Лассе бросил взгляд за стекло. Луве сидел, откинувшись на спинку стула и сложив руки на коленях. Было ясно, что Каспар слушает его и, вероятно, почти все понимает.
– Когда я был подростком, из меня иногда было слова не вытянуть, – сказал Луве.
В динамиках больше не трещало, голос Луве звучал ровно и спокойно. Луве вообще производил впечатление мягкого человека, в душе которого нет горечи. Лассе вспомнилась измученная, потерянная девушка. Большего контраста и вообразить нельзя.
Каспар поставил локоть на стол и подпер подбородок рукой. Что он чувствовал – непонятно, но мальчик явно слушал.

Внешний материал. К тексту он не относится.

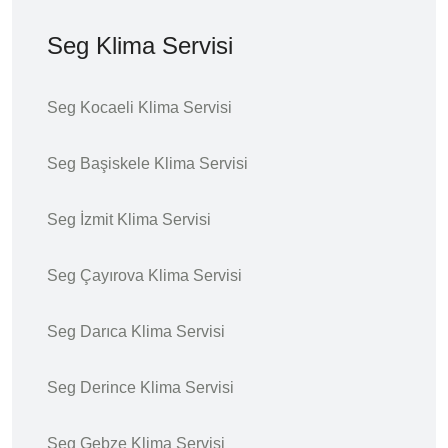
Seg Klima Servisi
Seg Kocaeli Klima Servisi
Seg Başiskele Klima Servisi
Seg İzmit Klima Servisi
Seg Çayırova Klima Servisi
Seg Darıca Klima Servisi
Seg Derince Klima Servisi
Seg Gebze Klima Servisi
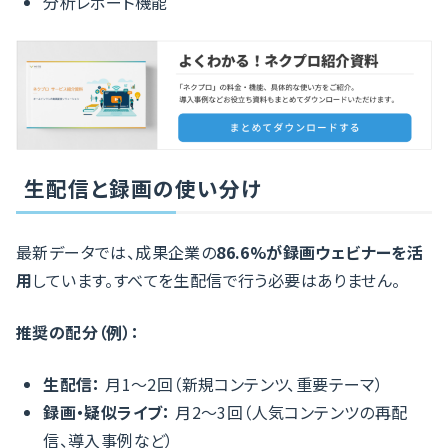
分析レポート機能
生配信と録画の使い分け
最新データでは、成果企業の
86.6%が録画ウェビナーを活
用
しています。すべてを生配信で行う必要はありません。
推奨の配分（例）：
生配信：
月1〜2回（新規コンテンツ、重要テーマ）
録画・疑似ライブ：
月2〜3回（人気コンテンツの再配
信、導入事例など）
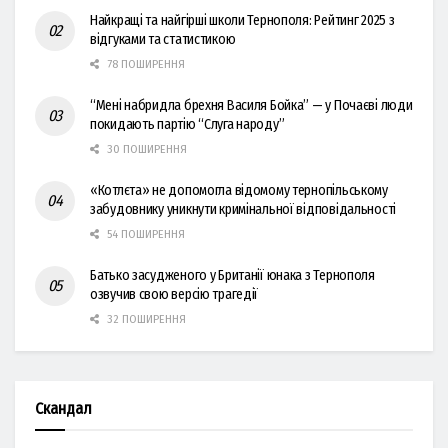
Найкращі та найгірші школи Тернополя: Рейтинг 2025 з
відгуками та статистикою
78 ПОШИРЕННЯ
“Мені набридла брехня Василя Бойка” — у Почаєві люди
покидають партію “Слуга народу”
30 ПОШИРЕННЯ
«Котлєта» не допомогла відомому тернопільському
забудовнику уникнути кримінальної відповідальності
54 ПОШИРЕННЯ
Батько засудженого у Британії юнака з Тернополя
озвучив свою версію трагедії
32 ПОШИРЕННЯ
Скандал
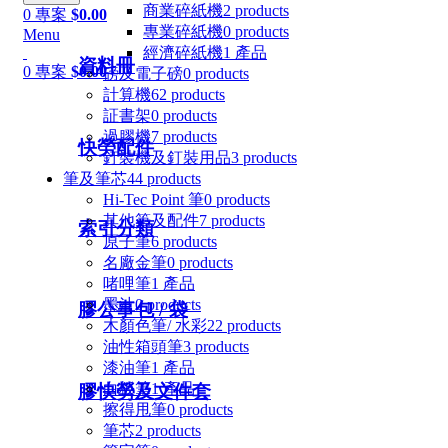
商業碎紙機
2 products
0
專案
$
0.00
專業碎紙機
0 products
Menu
經濟碎紙機
1 產品
資料冊
0
專案
$
0.00
磅及電子磅
0 products
計算機
62 products
証書架
0 products
過膠機
7 products
快勞配件
釘裝機及釘裝用品
3 products
筆及筆芯
44 products
Hi-Tec Point 筆
0 products
其他筆及配件
7 products
索引分類
原子筆
6 products
名廠金筆
0 products
啫哩筆
1 產品
墨汁
0 products
膠公事包 / 袋
木顏色筆/ 水彩
22 products
油性箱頭筆
3 products
漆油筆
1 產品
白板筆
1 產品
膠快勞及文件套
擦得甩筆
0 products
筆芯
2 products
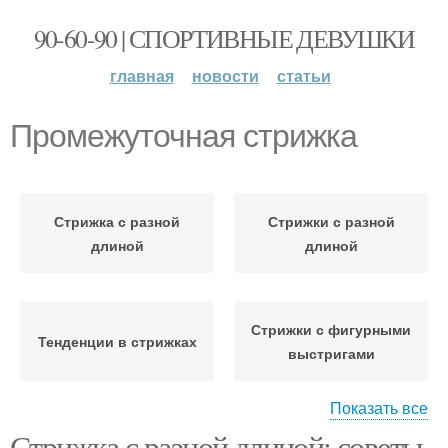
90-60-90 | СПОРТИВНЫЕ ДЕВУШКИ
главная
новости
статьи
Промежуточная стрижка
Стрижка с разной
Стрижки с разной
длиной
длиной
Стрижки с фигурными
Тенденции в стрижках
выстригами
Показать все
Стрижка с разной длиной: советы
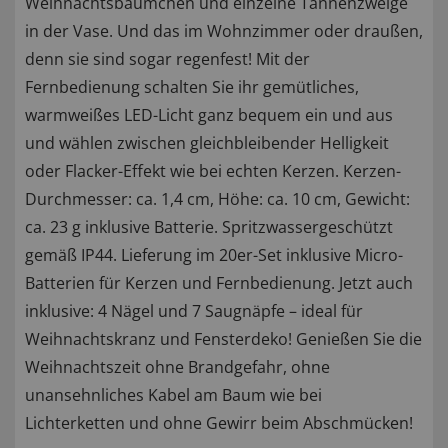
Weihnachtsbäumchen und einzelne Tannenzweige
in der Vase. Und das im Wohnzimmer oder draußen,
denn sie sind sogar regenfest! Mit der
Fernbedienung schalten Sie ihr gemütliches,
warmweißes LED-Licht ganz bequem ein und aus
und wählen zwischen gleichbleibender Helligkeit
oder Flacker-Effekt wie bei echten Kerzen. Kerzen-
Durchmesser: ca. 1,4 cm, Höhe: ca. 10 cm, Gewicht:
ca. 23 g inklusive Batterie. Spritzwassergeschützt
gemäß IP44. Lieferung im 20er-Set inklusive Micro-
Batterien für Kerzen und Fernbedienung. Jetzt auch
inklusive: 4 Nägel und 7 Saugnäpfe – ideal für
Weihnachtskranz und Fensterdeko! Genießen Sie die
Weihnachtszeit ohne Brandgefahr, ohne
unansehnliches Kabel am Baum wie bei
Lichterketten und ohne Gewirr beim Abschmücken!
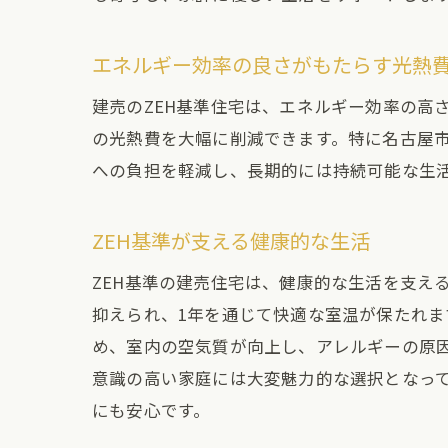
エネルギー効率の良さがもたらす光熱
建売のZEH基準住宅は、エネルギー効率の高
の光熱費を大幅に削減できます。特に名古屋
への負担を軽減し、長期的には持続可能な生
ZEH基準が支える健康的な生活
ZEH基準の建売住宅は、健康的な生活を支え
抑えられ、1年を通じて快適な室温が保たれ
め、室内の空気質が向上し、アレルギーの原
意識の高い家庭には大変魅力的な選択となっ
にも安心です。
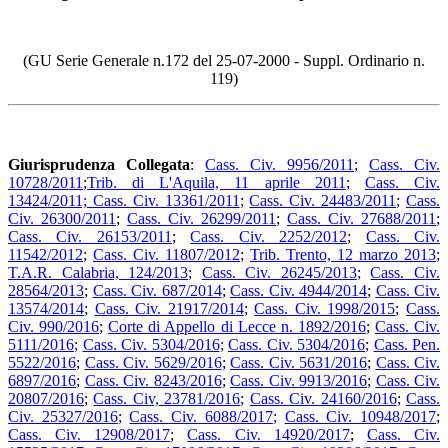
(GU Serie Generale n.172 del 25-07-2000 - Suppl. Ordinario n.
119)
Giurisprudenza Collegata
:
Cass. Civ. 9956/2011
;
Cass. Civ.
10728/2011
;
Trib. di L'Aquila, 11 aprile 2011
;
Cass. Civ.
13424/2011;
Cass. Civ. 13361/2011
;
Cass. Civ. 24483/2011
;
Cass.
Civ. 26300/2011
;
Cass. Civ. 26299/2011
;
Cass. Civ. 27688/2011
;
Cass. Civ. 26153/2011
;
Cass. Civ. 2252/2012
;
Cass. Civ.
11542/2012
;
Cass. Civ. 11807/2012
;
Trib. Trento, 12 marzo 2013
;
T.A.R. Calabria, 124/2013
;
Cass. Civ. 26245/2013
;
Cass. Civ.
28564/2013
;
Cass. Civ. 687/2014
;
Cass. Civ. 4944/2014
;
Cass. Civ.
13574/2014
;
Cass. Civ. 21917/2014
;
Cass. Civ. 1998/2015
;
Cass.
Civ. 990/2016
;
Corte di Appello di Lecce n. 1892/2016
;
Cass. Civ.
5111/2016
;
Cass. Civ. 5304/2016
;
Cass. Civ. 5304/2016
;
Cass. Pen.
5522/2016
;
Cass. Civ. 5629/2016
;
Cass. Civ. 5631/2016
;
Cass. Civ.
6897/2016
;
Cass. Civ. 8243/2016
;
Cass. Civ. 9913/2016
;
Cass. Civ.
20807/2016
;
Cass. Civ, 23781/2016
;
Cass. Civ. 24160/2016
;
Cass.
Civ. 25327/2016
;
Cass. Civ. 6088/2017
;
Cass. Civ. 10948/2017
;
Cass. Civ. 12908/2017
;
Cass. Civ. 14920/2017
;
Cass. Civ.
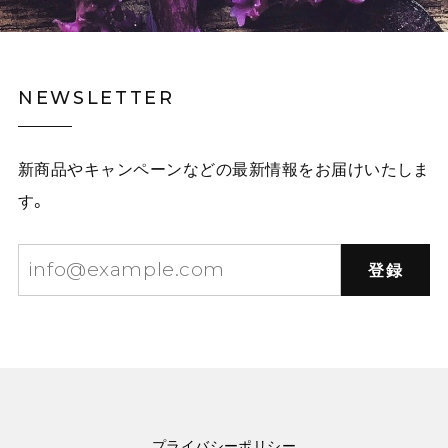
NEWSLETTER
新商品やキャンペーンなどの最新情報をお届けいたしま
す。
登録
プライバシーポリシー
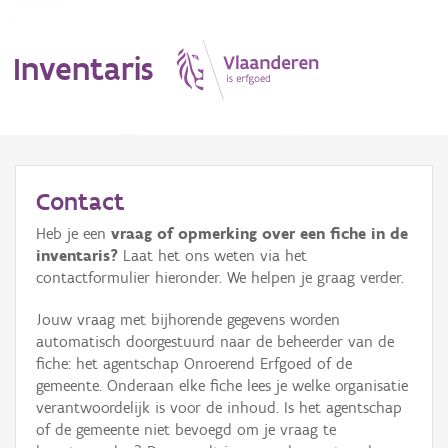
Inventaris
MENU
Contact
Heb je een
vraag of opmerking over een fiche in de
Erfgoedobject
inventaris?
Laat het ons weten via het
contactformulier hieronder. We helpen je graag verder.
Aanduidingsobject
Jouw vraag met bijhorende gegevens worden
Waarneming
automatisch doorgestuurd naar de beheerder van de
fiche: het agentschap Onroerend Erfgoed of de
Thema
gemeente. Onderaan elke fiche lees je welke organisatie
verantwoordelijk is voor de inhoud. Is het agentschap
Gebeurtenis
of de gemeente niet bevoegd om je vraag te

Что ж, это тоже громадный шаг вперед.
– Я не разговаривал с родителями, – продолжал Луве. – Вообще почти ни с кем-то разговаривал, кроме одной старушки-соседки… Но потом дело пошло на лад. Я познакомился с людьми, которые мне понравились, поступил в университет, закончил его и сразу после экзаменов начал работать. Я как будто…
Луве замолчал. Лассе показалось, что мальчик зашевелил губами, словно пытался беззвучно сложить слова.
– Я как будто старался уйти подальше от детства, – закончил Луве. – Родители умерли лет десять назад, я почти забыл о них. И в конце концов отказался от своего женского “я”, оставил все позади. Когда я перестал быть женщиной, то освободился окончательно.
Когда первая часть беседы закончилась и надзиратели увели Каспара, чтобы в очередной раз попытаться накормить его, Олунд и Лассе вошли в комнату для допросов.
Луве так и сидел за столом, заваленным фотографиями. Он выглядел измученным, словно внешнее спокойствие, которое он демонстрировал в последние полчаса, потребовало изрядных усилий.
Олунд положил руку Луве на плечо.
– Вы с этим мальчиком продвинулись больше, чем мы за неделю. – Он обнял Луве и сел на стул Каспара.
Лассе снял очки и стал протирать их рукавом рубашки.
– Вы сказали, что как будто станете защищаться. В каком-то смысле… так оно и вышло.
Ничего другого и не требовалось. Луве рассказывал о себе – и только. Для Каспара это был совершенно новый опыт. Со дня своего водворения в Крунуберге мальчик только и делал, что слушал, как другие задают ему вопросы.
– Он по-прежнему молчит, – сказал Луве.
– Не совсем, – заметил Лассе. – Возможно, вы, когда зашли, не услышали, но он что-то напевал, пока раскладывал фотографии. Может, послушаем записи, прежде чем продолжить?
Олунд кивнул и выбрал пару снимков.
– Что скажете вот об этом? И по какому принципу вы отбирали фотографии?
– Я исходил из того, что мне о нем известно, – объяснил Луве.
– Король и Сильвия? – Олунд взял в руки фотографию.
Луве пожал плечами.
– Я хотел, чтобы среди снимков были какие-то известные лица. Они попались мне под руку… – Он указал на фотографии, которые, без сомнения, описывали путешествие Каспара на товарном поезде. – Мне кажется, надо и дальше показывать ему снимки – похоже, они ему просто очень нравятся. А это немаловажно.